Type I error might be thought of as the long run false positive rate. If we would have drawn samples from a population with a mean of 0 and test against the $H_0: \mu = 0$. A pre-specified error rate of 5% will protect us from drawing the wrong conclusion but only to the extent that we specify. We can show this in a simulation by running the code below.

set.seed(1)
population <- rnorm(100000, mean = 0, sd = 1)

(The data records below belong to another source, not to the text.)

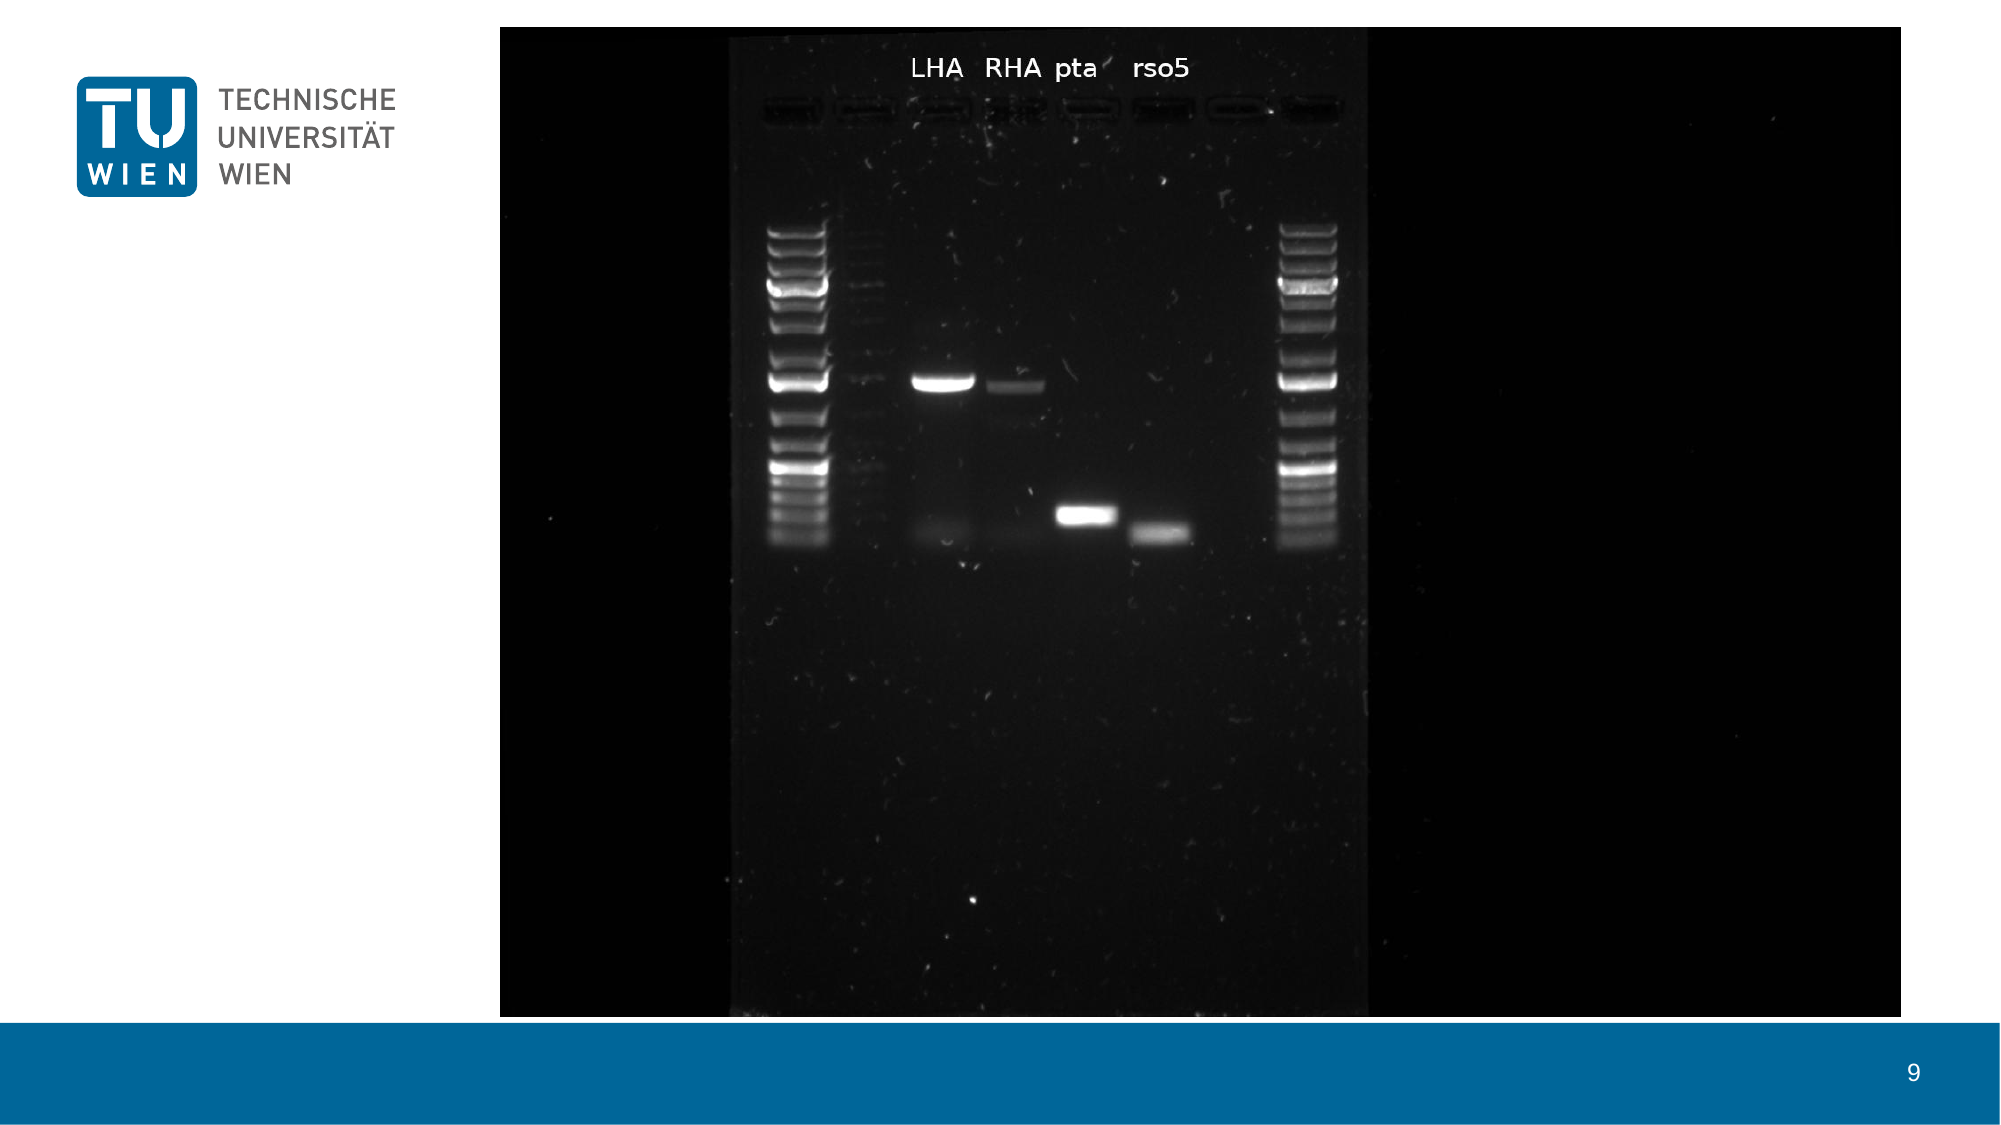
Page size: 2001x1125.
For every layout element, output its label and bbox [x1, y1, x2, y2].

picture [500, 27, 1901, 1017]
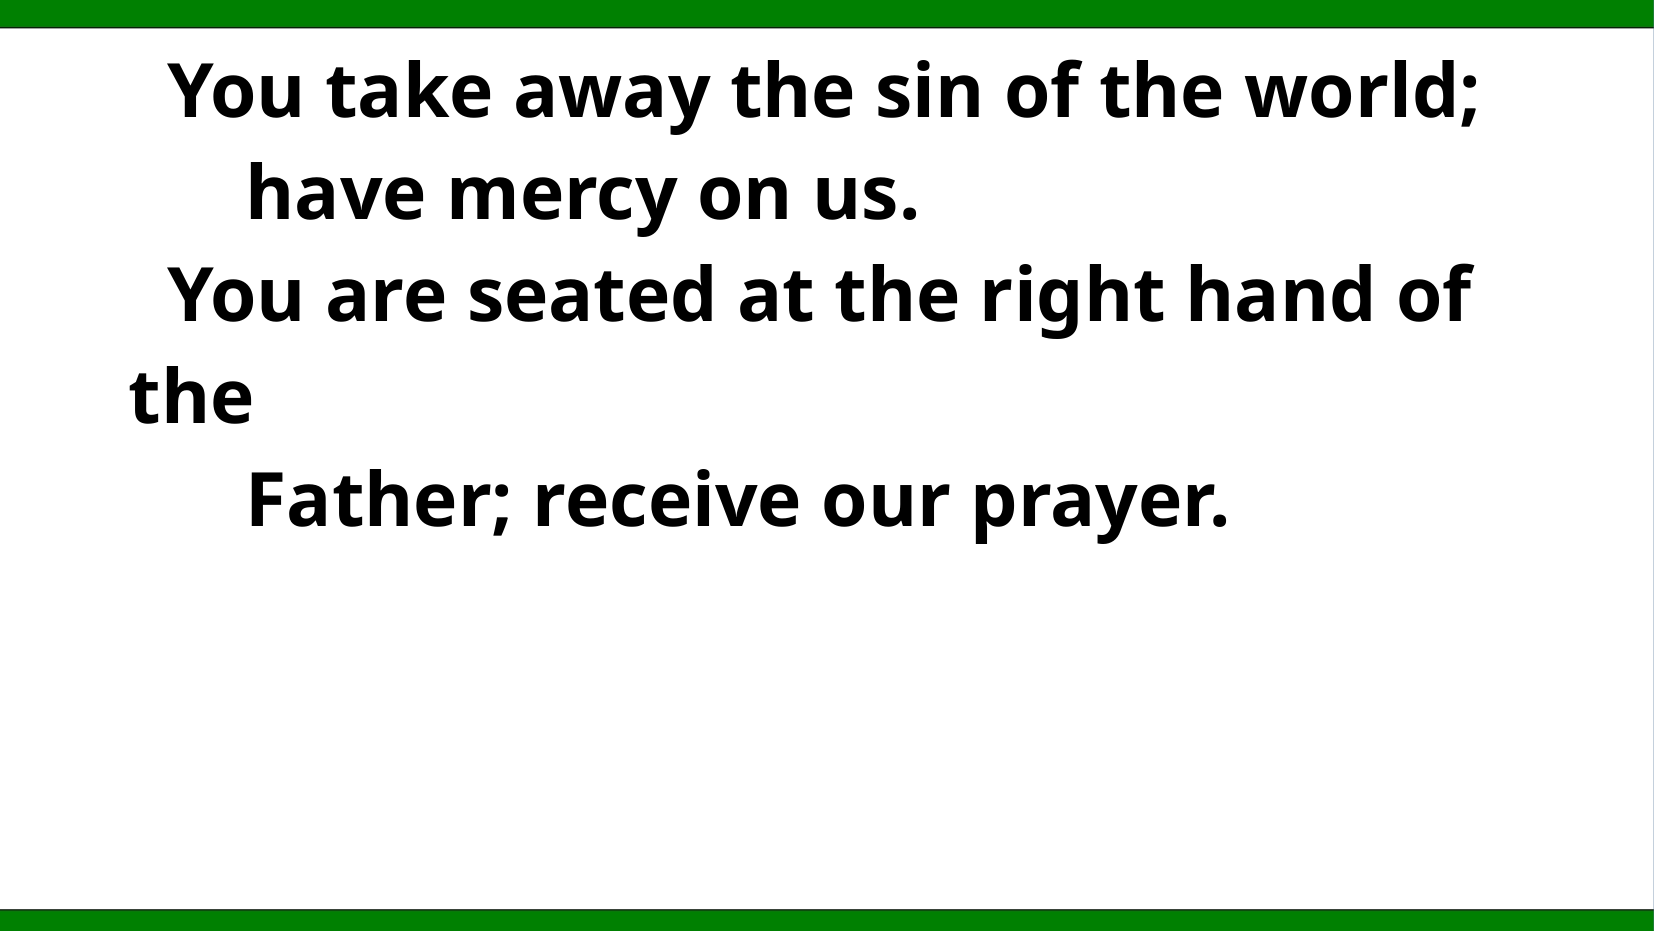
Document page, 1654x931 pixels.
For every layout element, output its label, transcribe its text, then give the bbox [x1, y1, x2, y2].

text_box You take away the sin of the world; have mercy on us. You are seated at the right hand of the Father; receive our prayer. [76, 29, 1592, 528]
picture [0, 0, 1654, 931]
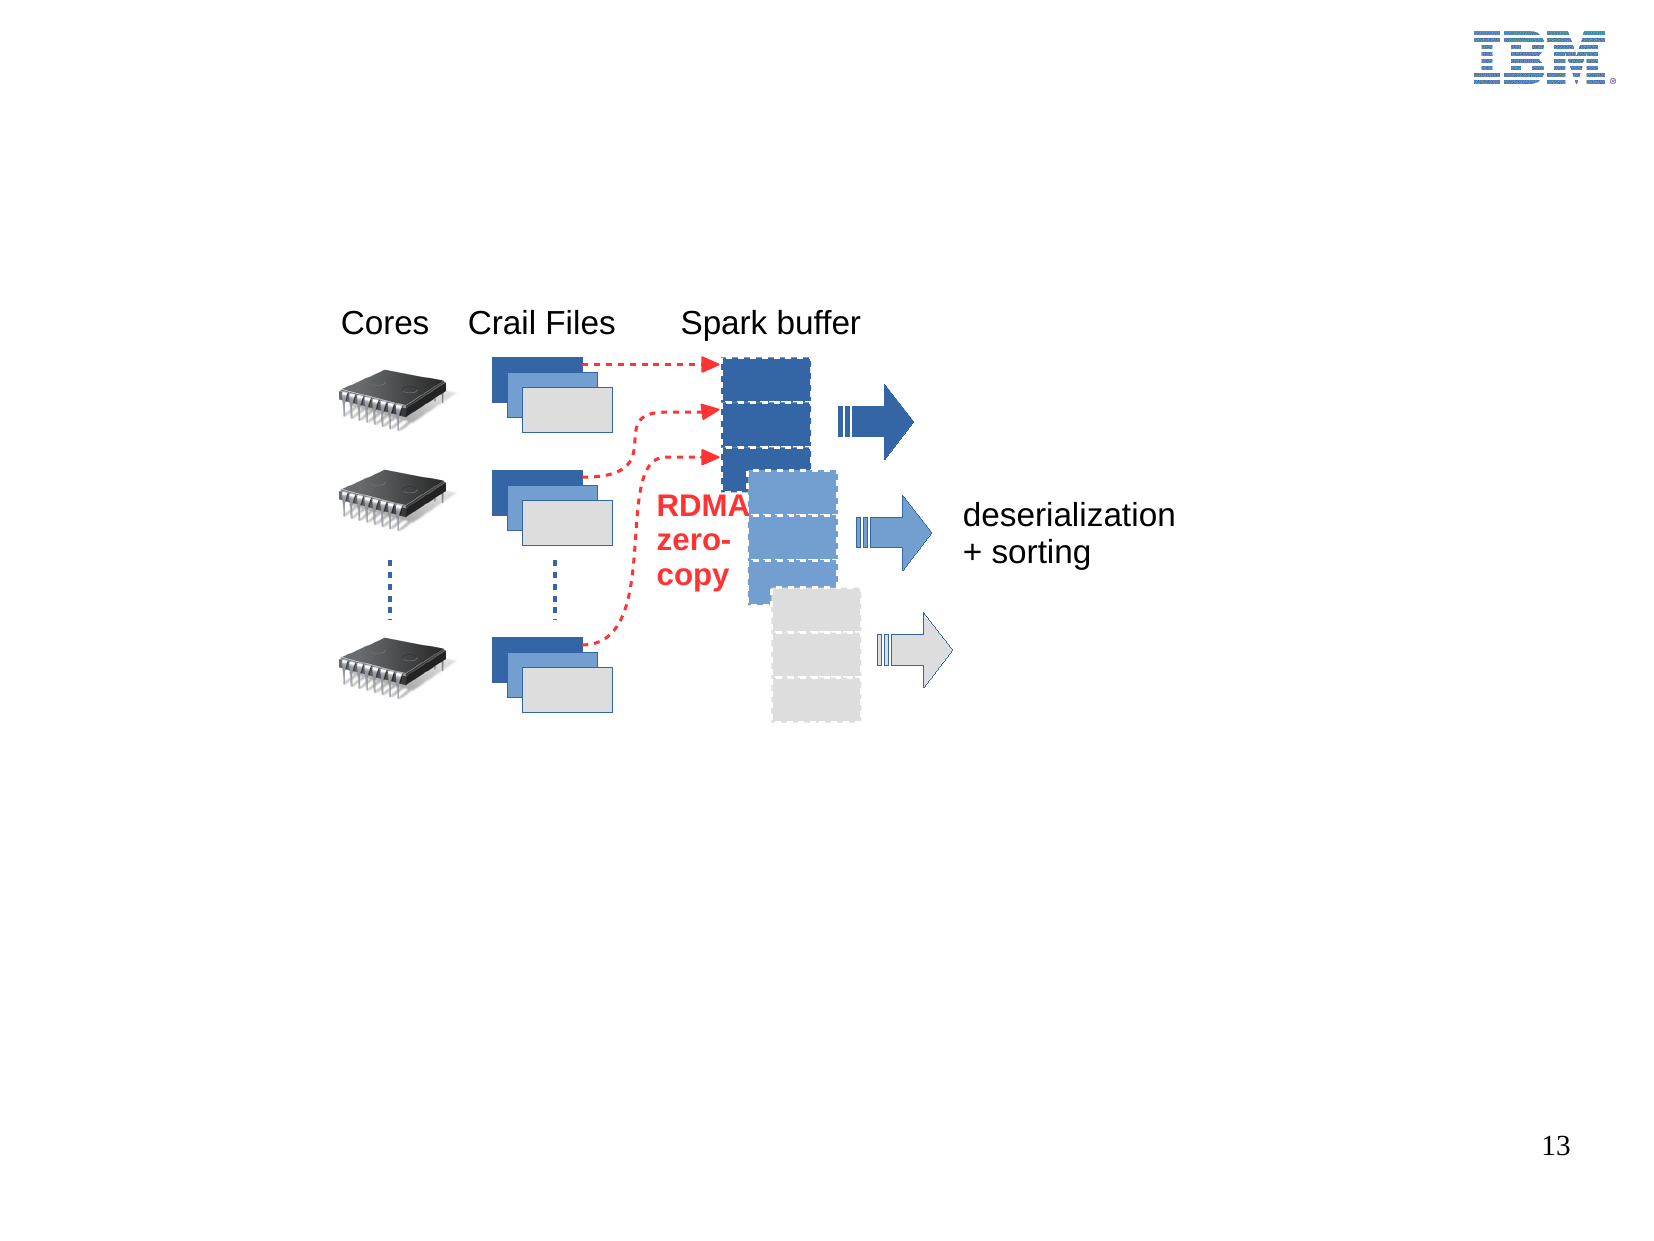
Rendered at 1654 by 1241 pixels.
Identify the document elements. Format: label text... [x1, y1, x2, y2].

text_box [492, 637, 613, 713]
text_box [891, 612, 953, 688]
text_box [492, 357, 613, 433]
text_box [721, 357, 862, 723]
text_box Spark buffer [651, 296, 891, 353]
picture [338, 602, 459, 723]
text_box deserialization + sorting [948, 488, 1201, 579]
text_box Cores [318, 296, 444, 353]
text_box [877, 634, 882, 666]
text_box [884, 634, 889, 666]
text_box [870, 495, 932, 571]
text_box [492, 470, 613, 546]
picture [338, 334, 459, 556]
text_box [863, 517, 868, 548]
text_box Crail Files [444, 296, 640, 353]
text_box [845, 406, 850, 437]
text_box [856, 517, 861, 548]
picture [1440, 0, 1654, 127]
text_box RDMA zero-copy [641, 480, 777, 602]
text_box [838, 406, 843, 437]
text_box [852, 384, 914, 460]
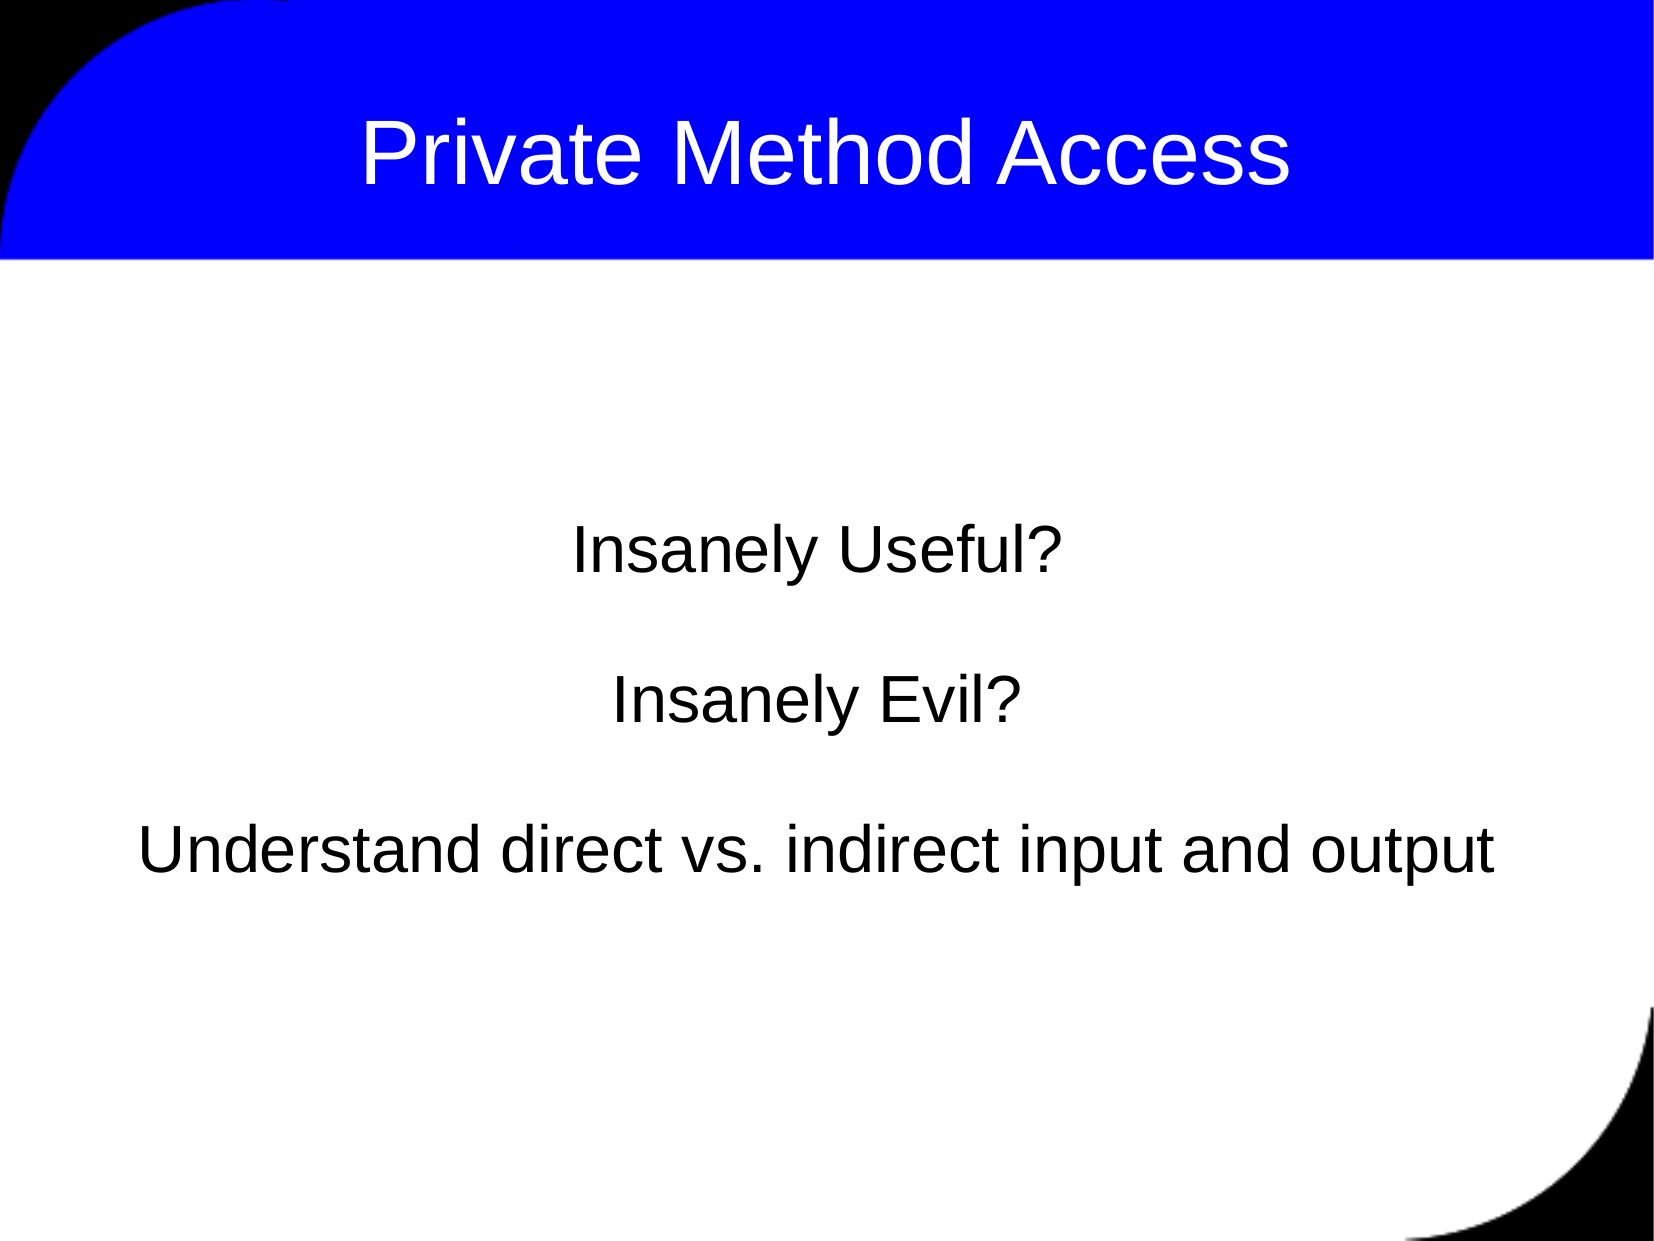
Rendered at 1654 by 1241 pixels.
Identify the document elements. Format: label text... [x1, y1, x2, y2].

title Private Method Access [82, 56, 1571, 250]
picture [0, 0, 1654, 1241]
subtitle Insanely Useful? Insanely Evil? Understand direct vs. indirect input and output [82, 297, 1571, 1102]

results <- data.frame(p.values = rep(NA, 10000))

for(i in 1:10000){
  
  results[i, 1] <- t.test(sample(population, 20, replace = FALSE), mu = 0)$p.value
  
}

# filter the data frame to only select rows with p < 0.05
false.positive <- results %>%
  filter(p.values < 0.05) %>%
  nrow()
  
false.positive / 10000 # should be ~ 5%

Try to explain what the code above do before running it.

P-values and confidence intervals

Transparent reporting of a statistical test include estimates and “the probability of obtaining the result, or a more extreme if the null was true” (the p-value). Estimates may be given together with a confidence interval. The confidence interval gives more information as we can interpret the magnitude of an effect and a range of plausible values of the population effect. Sometimes the confidence interval is large, we may interpret this as having more uncertainty.

In the cycling study we may test against the null-hypothesis that there is no effect of training on tte (time to exhaustion). Try to answer these questions by preparing and doing the test.

What kind of t-test is suitable for testing pre vs. meso3 data in the tte variable?
What level of evidence do you think is suitable for the test, what is your level of statistical significance?
How do you interpret the p-value and confidence interval.